核心方式是borrowObject和returnObject，commons-pool还提供了一个映射的池子KeyedObjectPool，通过Key值映射一个池子，这里不展开了。ObjectPool有一些默认实现，提供了丰富的池子参数配置，比如GenericObjectPool，还提供了一个对象代理的池子ProxiedObjectPool，这个池子可以记录这些对象的最后一次使用时间用用来驱赶空闲对象使用。

PooledObject

池子中存储的对象不是你需要复用的对象，而是做了一层封装，抽象接口是PooledObject，为了便于构造这个封装，提供了默认包装类DefaultPooledObject。

public interface PooledObject<T> extends Comparable<PooledObject<T>> {
  T getObject();

  long getCreateTime();

  long getActiveTimeMillis();

  long getIdleTimeMillis();

  long getLastBorrowTime();

  long getLastReturnTime();

  long getLastUsedTime();

  @Override
  int compareTo(PooledObject<T> other);

  @Override
  boolean equals(Object obj);

  @Override
  int hashCode();

  @Override
  String toString();

  boolean startEvictionTest();

  boolean endEvictionTest(Deque<PooledObject<T>> idleQueue);

  boolean allocate();

  boolean deallocate();

  void invalidate();

  void setLogAbandoned(boolean logAbandoned);

  void use();

  PooledObjectState getState();

  void markAbandoned();

  void markReturning();
}

PooledObjectFactory

PooledObjectFactory抽象了对象在池子生命周期中每个节点的方法。

package org.apache.commons.pool2;

public interface PooledObjectFactory<T> {

  PooledObject<T> makeObject() throws Exception;

  void destroyObject(PooledObject<T> p) throws Exception;

  boolean validateObject(PooledObject<T> p);
  
  void activateObject(PooledObject<T> p) throws Exception;

  void passivateObject(PooledObject<T> p) throws Exception;
}

我们来解释下每个方法：

makeObject定义如何生成对象
destroyObject定义如何摧毁对象，比如释放资源
validateObject定义校验对象的方式
activateObject初始化对象
passivateObject重置对象

这个接口是需要用户自己去实现的，下文我们把介绍重点放在池的内在机制实现上。

commons-pool实现原理

GenericObjectPool池的实现

池子的参数在GenericObjectPool中得以实现，我们基于GenericObjectPool介绍这些参数的实现原理。它的内部通过阻塞队列维护一个空闲对象集合，通过一个Map维护所有对象的映射。

private final Map<IdentityWrapper<T>, PooledObject<T>> allObjects = new ConcurrentHashMap<>();
private final LinkedBlockingDeque<PooledObject<T>> idleObjects;

池在内部都是某种集合的表示，我们也可以维护两个集合，分别表示繁忙对象集合和空闲对象集合。池子的核心方法是借取和归还，所以我们直接从这两个方面读源码。
━━━━━━━━━━━━━━━━━━━━
请将上方文本片段中的这句话译为英文：“池子中存储的对象不是你需要复用的对象，而是做了一层封装，抽象接口是PooledObject，为了便于构造这个封装，提供了默认包装类DefaultPooledObject。” 这些记录与本练习无关。
━━━━━━━━━━━━━━━━━━━━
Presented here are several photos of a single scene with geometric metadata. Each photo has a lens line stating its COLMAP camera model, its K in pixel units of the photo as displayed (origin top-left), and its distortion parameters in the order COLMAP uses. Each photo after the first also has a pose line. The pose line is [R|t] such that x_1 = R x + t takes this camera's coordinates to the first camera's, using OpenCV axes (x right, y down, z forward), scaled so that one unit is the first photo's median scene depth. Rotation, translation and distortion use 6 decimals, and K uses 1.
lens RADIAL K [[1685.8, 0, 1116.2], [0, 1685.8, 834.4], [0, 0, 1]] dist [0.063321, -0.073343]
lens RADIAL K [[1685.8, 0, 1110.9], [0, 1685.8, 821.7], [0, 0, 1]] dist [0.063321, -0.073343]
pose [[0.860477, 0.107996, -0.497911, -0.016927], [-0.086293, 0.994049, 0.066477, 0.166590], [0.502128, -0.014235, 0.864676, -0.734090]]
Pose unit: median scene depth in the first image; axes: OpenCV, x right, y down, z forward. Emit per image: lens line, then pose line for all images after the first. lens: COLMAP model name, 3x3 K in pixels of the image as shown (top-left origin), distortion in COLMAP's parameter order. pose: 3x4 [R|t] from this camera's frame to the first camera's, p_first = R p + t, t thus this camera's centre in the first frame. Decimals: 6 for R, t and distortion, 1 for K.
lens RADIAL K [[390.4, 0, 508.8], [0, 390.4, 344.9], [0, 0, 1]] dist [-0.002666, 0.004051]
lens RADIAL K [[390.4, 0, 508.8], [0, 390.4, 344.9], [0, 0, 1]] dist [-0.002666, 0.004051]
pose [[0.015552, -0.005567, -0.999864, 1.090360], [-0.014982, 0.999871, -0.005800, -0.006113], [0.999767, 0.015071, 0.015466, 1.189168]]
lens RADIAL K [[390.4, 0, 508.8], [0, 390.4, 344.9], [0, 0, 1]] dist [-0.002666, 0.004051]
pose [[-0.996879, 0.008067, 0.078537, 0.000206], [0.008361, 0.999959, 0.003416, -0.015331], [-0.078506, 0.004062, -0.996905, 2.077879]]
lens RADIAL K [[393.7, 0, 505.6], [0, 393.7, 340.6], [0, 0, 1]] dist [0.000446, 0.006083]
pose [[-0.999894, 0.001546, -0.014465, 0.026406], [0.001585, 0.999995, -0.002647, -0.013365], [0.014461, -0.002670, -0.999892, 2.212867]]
━━━━━━━━━━━━━━━━━━━━
本题输出 — The objects stored in the pool are not the objects you need to reuse; instead, they are wrapped in an extra layer whose abstract interface is PooledObject, and to make this wrapper easier to construct, a default wrapper class, DefaultPooledObject, is provided.